Richard Bales, an animal management officer for the Hopkins County Animal Shelter, holds 14-year-old Frida, a cat rescued in Dawson Springs after the mid-December twister, in Kentucky, on Dec. 28, 2021. Frida got here to the shelter dehydrated and malnourished. (Jodi Camp/The Messenger by way of AP)

DAWSON SPRINGS, Ky. (AP) — A Kentucky animal shelter has been doing its half to assist with restoration from final month’s tornadoes by reuniting pets misplaced within the storm with their owners.

The Hopkins County Animal shelter has taken in about 90 canine and about 120 cats from the hard-hit neighborhood of Dawson Springs since Dec. 11, The Messenger reported. Shelter Executive Director Dustin Potenzas instructed the paper on Tuesday there have been about 36 canine left to be claimed and about 50 cats left.

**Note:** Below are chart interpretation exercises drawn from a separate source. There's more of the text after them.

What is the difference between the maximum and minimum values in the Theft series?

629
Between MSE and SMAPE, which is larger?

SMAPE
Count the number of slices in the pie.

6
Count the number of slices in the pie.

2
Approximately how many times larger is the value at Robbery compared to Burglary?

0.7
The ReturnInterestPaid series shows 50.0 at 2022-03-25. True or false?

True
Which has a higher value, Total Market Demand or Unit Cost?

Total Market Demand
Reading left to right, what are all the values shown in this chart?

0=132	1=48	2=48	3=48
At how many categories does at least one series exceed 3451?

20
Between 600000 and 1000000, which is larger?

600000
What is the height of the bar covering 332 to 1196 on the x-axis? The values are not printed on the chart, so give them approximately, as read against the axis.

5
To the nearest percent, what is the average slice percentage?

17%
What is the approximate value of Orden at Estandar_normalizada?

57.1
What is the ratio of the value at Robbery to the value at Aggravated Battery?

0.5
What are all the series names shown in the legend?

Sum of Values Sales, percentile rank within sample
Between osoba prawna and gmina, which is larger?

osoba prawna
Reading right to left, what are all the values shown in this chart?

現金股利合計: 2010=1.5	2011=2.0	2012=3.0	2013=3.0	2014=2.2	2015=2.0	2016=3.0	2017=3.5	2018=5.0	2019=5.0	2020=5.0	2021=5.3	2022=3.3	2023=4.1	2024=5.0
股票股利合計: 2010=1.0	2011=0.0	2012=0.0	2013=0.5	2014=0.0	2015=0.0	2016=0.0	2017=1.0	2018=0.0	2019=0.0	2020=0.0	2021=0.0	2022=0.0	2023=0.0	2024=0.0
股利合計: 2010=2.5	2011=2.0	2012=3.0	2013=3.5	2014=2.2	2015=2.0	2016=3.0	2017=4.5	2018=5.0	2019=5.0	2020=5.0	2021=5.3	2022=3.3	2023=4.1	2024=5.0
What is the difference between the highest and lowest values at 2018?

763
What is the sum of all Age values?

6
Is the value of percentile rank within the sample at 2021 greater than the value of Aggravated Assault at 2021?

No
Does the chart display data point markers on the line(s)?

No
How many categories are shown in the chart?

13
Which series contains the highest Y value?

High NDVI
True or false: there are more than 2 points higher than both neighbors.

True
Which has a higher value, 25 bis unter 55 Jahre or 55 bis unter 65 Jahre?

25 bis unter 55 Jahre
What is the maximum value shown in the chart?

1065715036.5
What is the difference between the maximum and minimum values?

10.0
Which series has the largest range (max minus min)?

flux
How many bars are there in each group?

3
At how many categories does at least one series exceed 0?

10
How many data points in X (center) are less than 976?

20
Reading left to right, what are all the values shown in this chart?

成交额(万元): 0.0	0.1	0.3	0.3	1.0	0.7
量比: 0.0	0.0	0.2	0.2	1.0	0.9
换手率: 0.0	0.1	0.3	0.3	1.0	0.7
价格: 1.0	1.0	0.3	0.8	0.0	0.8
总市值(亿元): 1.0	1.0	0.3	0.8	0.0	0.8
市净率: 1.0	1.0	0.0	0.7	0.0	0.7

All of the pets present in Dawson Springs will probably be saved for 35 days earlier than being put up for adoption. If an proprietor can’t home their pet as a result of their dwelling was broken or misplaced, the shelter can signal a 15-day contract to board the pets there.

“As long as the owner stays in contact with us and renews that 15-day contract, then we will hold those animals as long as we need to,” Potenza mentioned.

The shelter remains to be getting animals from Dawson Springs greater than two weeks after the tornadoes. Most of these coming in are cats, and Potenza mentioned it may be laborious to know if they’re strays or pets. Only two of the rescued pets had microchips, which allowed the shelter to reunite them with their owners instantly.

For the opposite pets rescued, shelter volunteers are displaying photographs and speaking to neighbors within the areas the animals have been discovered to attempt to locate their owners. To reclaim a pet, the proprietor should present proof of possession by means of veterinary data or photographs.

“At a time like this when some have lost all, we still need to make sure we have that proof to make sure we are getting the animals to their rightful owners,” Potenza mentioned. “That is the only fair way for us to do that.”